> [Source passage]:

Mr. Chairman and Members of the Committee:
I am pleased to present the President's Budget request for the National Institute of Dental and Craniofacial Research (NIDCR) of the National Institutes of Health (NIH). The fiscal year (FY) 2014 NIDCR budget of $411,515,000 includes an increase of $1,568,000 over the comparable FY 2012 level of $409,947,000.
When NIDCR was established as a research home for oral health in the mid-20th century, it focused primarily on oral infectious diseases like tooth decay and periodontal disease. Today, the Institute maintains a diverse and productive research portfolio that extends beyond infections in the mouth. In keeping with its mission to improve the nation's oral health, the breadth of NIDCR-funded research includes basic science studies aiming to understand development, maintenance, and regeneration of tissues of the face and head; novel preventive, diagnostic, and treatment approaches for oral infections and oral cancer; investigating the role the mouth plays as an indicator of overall health; and community-led studies of issues related to dental care.
REALIZING PERSONALIZED ORAL HEALTH
Personalized health, aiming to individualize care based on a person's unique genetic, environmental, and clinical profile, is not new: dentists and physicians have long recognized variations among patients, and they have provided customized care based on the history, environmental exposure, and behavioral components that shape a person's health. However, new technologies offer additional strategies. For example, the NIDCR investment in molecular diagnostics using saliva is a key step toward advancing personalized care. As a diagnostic fluid, saliva has long been recognized to have many advantages over blood. These include simple, non-invasive collection; the potential for lower testing costs; portability; and application at or near the site of patient care, maximizing convenience and allowing the results to be available immediately to the patient. Recent progress comes from NIDCR-supported scientists that developed a miniaturized, portable biochip that can analyze small volumes of saliva. During the first phase of this project, the researchers found promising predictive markers for cardiac events. Other research identified the presence, in saliva, of disease-related proteins and RNAs for oral cancers, Sjögren's syndrome, and conditions such as periodontal disease.

> [What to work on]:
1 – Please print the part of the NIDCR budget testimony starting at "When NIDCR was" and ending at "to dental care.".
2 – Proceed with the NIDCR budget testimony, picking up right after its last sentence.

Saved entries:

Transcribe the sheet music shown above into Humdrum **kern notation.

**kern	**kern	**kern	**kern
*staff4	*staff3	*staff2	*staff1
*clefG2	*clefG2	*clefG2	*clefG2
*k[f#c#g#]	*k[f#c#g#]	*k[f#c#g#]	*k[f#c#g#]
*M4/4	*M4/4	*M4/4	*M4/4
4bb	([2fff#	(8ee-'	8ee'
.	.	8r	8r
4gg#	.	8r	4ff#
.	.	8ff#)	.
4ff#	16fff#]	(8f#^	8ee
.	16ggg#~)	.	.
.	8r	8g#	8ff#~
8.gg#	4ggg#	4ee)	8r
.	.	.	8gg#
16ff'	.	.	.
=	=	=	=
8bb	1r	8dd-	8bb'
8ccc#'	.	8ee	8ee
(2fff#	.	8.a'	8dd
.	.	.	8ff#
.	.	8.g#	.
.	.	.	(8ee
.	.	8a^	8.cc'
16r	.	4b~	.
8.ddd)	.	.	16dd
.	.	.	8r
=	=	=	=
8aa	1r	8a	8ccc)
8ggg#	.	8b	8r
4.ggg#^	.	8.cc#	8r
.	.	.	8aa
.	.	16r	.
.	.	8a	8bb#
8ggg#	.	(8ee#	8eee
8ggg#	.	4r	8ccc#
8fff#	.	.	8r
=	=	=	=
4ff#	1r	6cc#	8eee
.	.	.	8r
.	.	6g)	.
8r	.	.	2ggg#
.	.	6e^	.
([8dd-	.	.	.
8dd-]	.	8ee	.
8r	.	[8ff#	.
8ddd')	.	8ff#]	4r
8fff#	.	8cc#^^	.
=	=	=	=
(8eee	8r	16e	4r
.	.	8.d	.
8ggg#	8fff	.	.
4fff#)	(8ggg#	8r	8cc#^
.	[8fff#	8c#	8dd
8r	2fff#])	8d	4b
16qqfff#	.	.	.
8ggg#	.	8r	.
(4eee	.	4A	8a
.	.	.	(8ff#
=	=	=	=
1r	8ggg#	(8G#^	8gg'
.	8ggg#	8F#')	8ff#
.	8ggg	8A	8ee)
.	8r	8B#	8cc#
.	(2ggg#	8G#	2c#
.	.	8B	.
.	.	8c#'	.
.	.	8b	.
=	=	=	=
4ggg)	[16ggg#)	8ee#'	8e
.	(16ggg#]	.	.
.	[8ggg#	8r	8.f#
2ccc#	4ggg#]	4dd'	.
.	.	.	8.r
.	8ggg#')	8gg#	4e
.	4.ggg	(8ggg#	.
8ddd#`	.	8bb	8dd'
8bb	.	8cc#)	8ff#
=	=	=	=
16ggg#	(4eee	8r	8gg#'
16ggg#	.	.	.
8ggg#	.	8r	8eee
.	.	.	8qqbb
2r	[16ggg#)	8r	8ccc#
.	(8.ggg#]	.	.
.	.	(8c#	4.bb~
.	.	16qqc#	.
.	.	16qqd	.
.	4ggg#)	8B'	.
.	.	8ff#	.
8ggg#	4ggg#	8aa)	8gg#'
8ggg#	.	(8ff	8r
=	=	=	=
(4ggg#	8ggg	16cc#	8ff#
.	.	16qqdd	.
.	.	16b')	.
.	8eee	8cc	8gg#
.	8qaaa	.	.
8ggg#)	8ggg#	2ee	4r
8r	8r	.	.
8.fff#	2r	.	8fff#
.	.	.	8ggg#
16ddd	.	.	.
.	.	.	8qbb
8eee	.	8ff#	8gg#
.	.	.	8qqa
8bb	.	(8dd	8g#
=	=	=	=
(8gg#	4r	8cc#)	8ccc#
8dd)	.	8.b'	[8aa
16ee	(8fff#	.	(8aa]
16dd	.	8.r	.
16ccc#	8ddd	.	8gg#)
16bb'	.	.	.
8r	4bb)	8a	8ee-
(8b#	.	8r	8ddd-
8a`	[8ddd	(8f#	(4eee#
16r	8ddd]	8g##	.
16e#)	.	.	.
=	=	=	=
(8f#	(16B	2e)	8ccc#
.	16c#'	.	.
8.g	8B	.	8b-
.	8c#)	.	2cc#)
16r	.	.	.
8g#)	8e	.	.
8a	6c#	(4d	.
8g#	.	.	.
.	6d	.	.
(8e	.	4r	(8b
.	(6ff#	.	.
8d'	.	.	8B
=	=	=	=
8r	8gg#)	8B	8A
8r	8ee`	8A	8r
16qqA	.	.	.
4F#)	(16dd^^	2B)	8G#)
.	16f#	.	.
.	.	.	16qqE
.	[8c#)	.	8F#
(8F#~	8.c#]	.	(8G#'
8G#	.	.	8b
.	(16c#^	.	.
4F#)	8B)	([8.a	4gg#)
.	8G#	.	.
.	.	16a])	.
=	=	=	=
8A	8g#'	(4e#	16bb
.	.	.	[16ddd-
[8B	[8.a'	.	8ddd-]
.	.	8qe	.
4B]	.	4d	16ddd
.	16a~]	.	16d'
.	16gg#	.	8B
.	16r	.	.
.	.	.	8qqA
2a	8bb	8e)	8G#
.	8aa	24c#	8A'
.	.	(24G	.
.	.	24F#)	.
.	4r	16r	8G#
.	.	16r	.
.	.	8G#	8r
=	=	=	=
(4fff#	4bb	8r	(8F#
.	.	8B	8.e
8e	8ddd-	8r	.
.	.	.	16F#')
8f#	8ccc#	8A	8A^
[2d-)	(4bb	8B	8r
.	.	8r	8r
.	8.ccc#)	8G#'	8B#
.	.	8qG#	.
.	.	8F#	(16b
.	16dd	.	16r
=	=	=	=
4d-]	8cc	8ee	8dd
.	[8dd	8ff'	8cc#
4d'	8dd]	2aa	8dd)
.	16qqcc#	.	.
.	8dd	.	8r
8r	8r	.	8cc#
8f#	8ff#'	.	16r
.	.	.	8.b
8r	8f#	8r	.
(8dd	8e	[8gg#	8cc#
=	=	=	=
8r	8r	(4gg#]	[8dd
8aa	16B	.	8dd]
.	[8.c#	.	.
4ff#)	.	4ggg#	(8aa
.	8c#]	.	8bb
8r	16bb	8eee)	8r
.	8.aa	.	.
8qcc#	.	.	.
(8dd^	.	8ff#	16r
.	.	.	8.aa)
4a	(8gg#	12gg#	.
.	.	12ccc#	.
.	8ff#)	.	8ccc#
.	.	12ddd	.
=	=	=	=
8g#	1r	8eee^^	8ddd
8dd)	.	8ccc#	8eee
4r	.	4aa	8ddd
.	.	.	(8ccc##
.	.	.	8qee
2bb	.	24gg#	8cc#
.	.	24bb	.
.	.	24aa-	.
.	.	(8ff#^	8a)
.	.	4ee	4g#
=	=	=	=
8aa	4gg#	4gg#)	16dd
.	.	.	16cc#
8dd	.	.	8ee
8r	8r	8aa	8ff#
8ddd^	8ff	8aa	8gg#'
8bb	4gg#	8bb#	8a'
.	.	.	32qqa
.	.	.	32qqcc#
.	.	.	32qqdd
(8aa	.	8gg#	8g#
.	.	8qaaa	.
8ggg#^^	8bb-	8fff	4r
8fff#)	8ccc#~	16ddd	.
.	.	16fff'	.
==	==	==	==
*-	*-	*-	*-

> [Per-task outputs]:
1 –
When NIDCR was established as a research home for oral health in the mid-20th century, it focused primarily on oral infectious diseases like tooth decay and periodontal disease. Today, the Institute maintains a diverse and productive research portfolio that extends beyond infections in the mouth. In keeping with its mission to improve the nation's oral health, the breadth of NIDCR-funded research includes basic science studies aiming to understand development, maintenance, and regeneration of tissues of the face and head; novel preventive, diagnostic, and treatment approaches for oral infections and oral cancer; investigating the role the mouth plays as an indicator of overall health; and community-led studies of issues related to dental care.

2 –
Beyond supporting the development of molecular-based tools to individualize care, NIDCR appreciates the important role of behavior and environment in determining an individual's health status. As trusted providers in a private setting, dentists have an extraordinary opportunity to communicate to their patients the health risks of behaviors such as alcohol and tobacco use. NIDCR-funded projects are currently exploring how dental providers can help their patients by providing smoking-cessation advice.
PROGRESS IN ORAL DISEASES: CANCER
The five-year relative survival rate for oral and pharyngeal cancer is approximately 60 percent, which is among the lowest for all major cancers1. This outlook is significantly worse for African Americans, who face a five-year relative survival rate close to 40 percent. In addition to bringing behavioral science tools and expertise to bear on this problem, NIDCR aims to initiate and lead an NIH-wide effort in oral premalignancy identification and oral cancer prevention. The multi-pronged approach weaves together scientific advances in molecular profiling with clinical testing of the FDA-approved drug rapamycin for its effectiveness against certain cancers of the head and neck. Also, in FY 2014 NIDCR will launch an initiative supporting research on a unique type of cell capable of initiating oral cancer, as therapies targeting these cells could potentially eliminate the ‘root' of the cancer.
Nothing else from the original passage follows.